Our patient presented with angina. As she had normal epicardial coronary flow, her angina was probably due to significant run off through the fistula causing a coronary steal. In our case we did not find any thrill or continuous murmur as the LCx was involved. As congenital coronary fistula can be corrected with surgery, the patient was referred to a cardiothoracic surgeon, but the patient refused to go for any surgery.

 

References

1.  Hoffman JIE. Congenital Anomalies of the Coronary vessels and the aortic root. In: Moss and Adam. Eds. Heart Disease in Infants, Children and Adolescents. 4th edition. Williams and Wilkins, Baltimore, 1989: 769-790.
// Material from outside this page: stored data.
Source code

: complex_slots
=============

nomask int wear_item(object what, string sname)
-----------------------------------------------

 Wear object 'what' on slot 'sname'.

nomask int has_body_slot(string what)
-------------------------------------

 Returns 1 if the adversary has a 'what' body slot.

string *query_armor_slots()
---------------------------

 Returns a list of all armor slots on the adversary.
2.  Athanasias DA, Ommen VV, Bar F: Coronary artery-pulmonary artery fistula originating from the left anterior descending artery: A case report and literature review. Hellenic J Cardio 2002, 43: 78-81.

3.  Darwazah AZ, Hussein IH, Hawari MH. Congenital Circumflex Coronary arteriovenous Fistula. Texas Heart Institute Journal 2005; 32: 56-59.

4.  Pelech AN (18 July, 2002). Coronary artery fistula. Available from: eMedicine. com/PED/Topic 2505.htm [Accessed 6th Dec. 2005]

5.  Friedman WF, Silverman N. Congenital Heart Disease in infancy and childhood. In: Braundwald E, Zipes DP, Libby P. Eds. Heart disease 6th edition WB Saunders, Philadelphia, 2001: 1505-1582.

6.  Futon DR and Freed MD. The pathology, pathophysiology, recognition and treatment of congenital heart disease. In: Fuster V, Alexander RW, O’Rourke RA. Eds. Hurst’s The Heart. 11th edition; McGraw-Hill, New York, 2004: 1785-1844.